Effects of additives on in vitro parameters
Cellulase and/or xylanase increased DM degradability, total VFA production, and gas production during in vitro fermentation of mixed silage. Cellulase reduced plant cell wall fractions and protein loss during ensiling, providing more digestible substrates for fermentation by rumen microbes and facilitating ruminal digestion [60]. According to Del Valle et al. [8], xylanase acts on the most digestible content of the NDF in sugarcane silage, increasing DM degradability. The in vitro DM degradability in cellulase-treated mixed silage of soybean residue and corn stover was significantly higher than control [2]. Volatile fatty acids produced by microbial fermentation in the rumen could be a main energy source for ruminants [61]. Furthermore, there was a strong positive relationship between in vitro DM degradability and total VFA production [62]. In this study, E, X, and EX-treated silage increased molar proportions of VFAs and resulted in high gas production, thereby decreasing pH, attributed to increased DM degradability. The lower value of ADF, the higher the digestibility of the feed and the higher the feeding value [63]. In the current study, EX silage had the highest DM degradability, total VFA production, and lowest pH, attributed to the lowest ADF content in EX silage after 45 d of ensiling.

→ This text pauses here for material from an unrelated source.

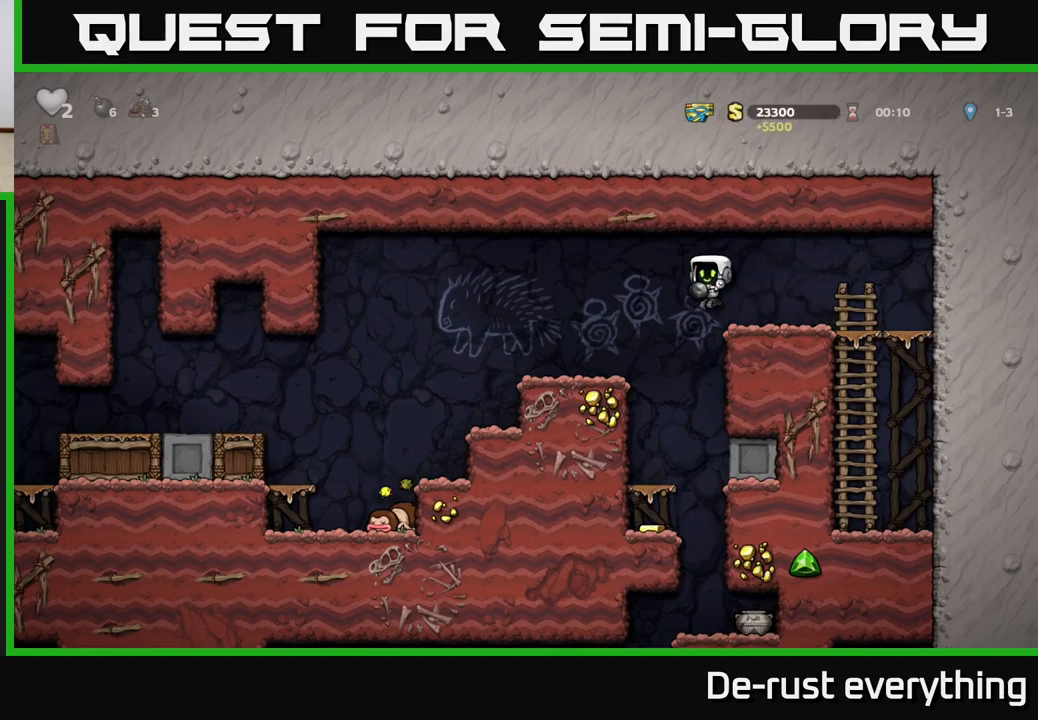
{"buttons": [], "left_stick": "center", "right_stick": "center", "events": [[33, "DPAD_LEFT", "down"], [133, "DPAD_LEFT", "up"], [317, "DPAD_DOWN", "down"], [417, "A", "down"], [500, "A", "up"], [500, "DPAD_DOWN", "up"]]}
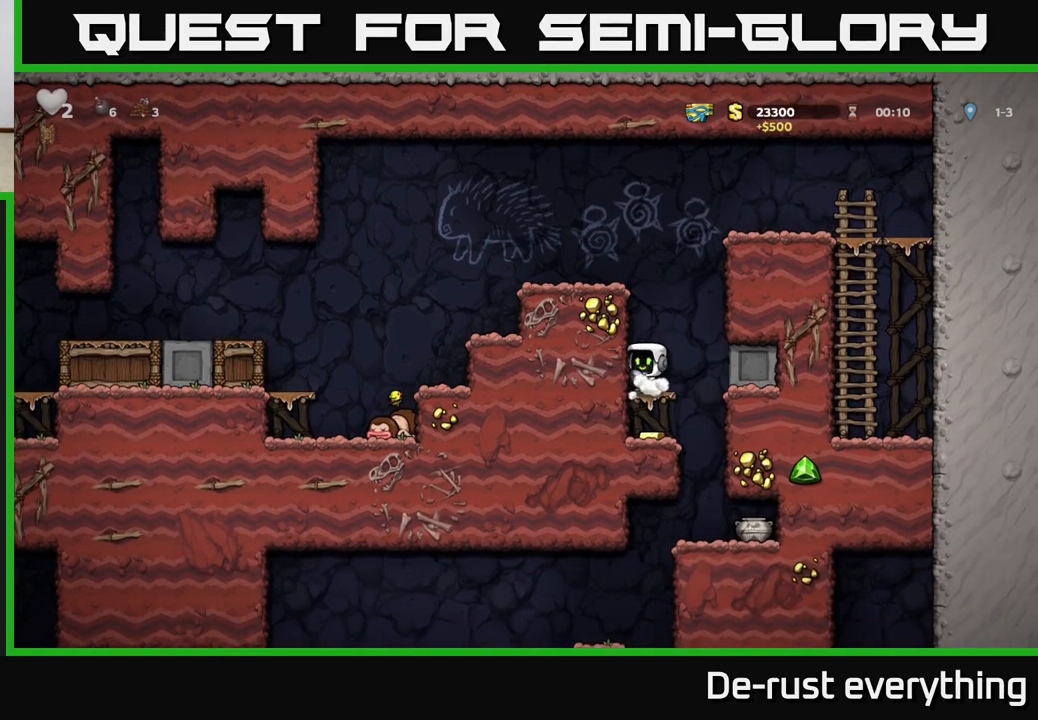
{"buttons": [], "left_stick": "center", "right_stick": "center", "events": [[200, "DPAD_RIGHT", "down"], [317, "DPAD_RIGHT", "up"]]}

The type of fermented substrate, microbial population, and rumen environment influence the type of VFA produced in the rumen. Acetate, propionate and butyrate are key VFAs formed in the rumen, with small quantities of iso-butyrate, valerate, and iso-valerate [61]. In the study, the dominant VFA of ruminal fermentation was acetate, with no significant differences among treatments for concentrations of AA, PA, BA, iso-butyrate, valerate, or iso-valerate. However this contradicts a report of high concentrations of AA, PA and BA in agricultural waste-based complete feed silage given a cellulase enzyme treatment [64]. This response may be attributable to the consistency of the composition of the experimental diets [61]. The AN concentration in the study ranged from 24.06 to 25.85 mg/dL, within the target range (8.5~30 mg/dL) to maximize microbial protein synthesis [65]. Furthermore, enzyme treatments did not have any significant effect on AN concentration in the rumen. Similarly, there was no significant effect on rumen AN concentration in complete feed silage treated with cellulase [64].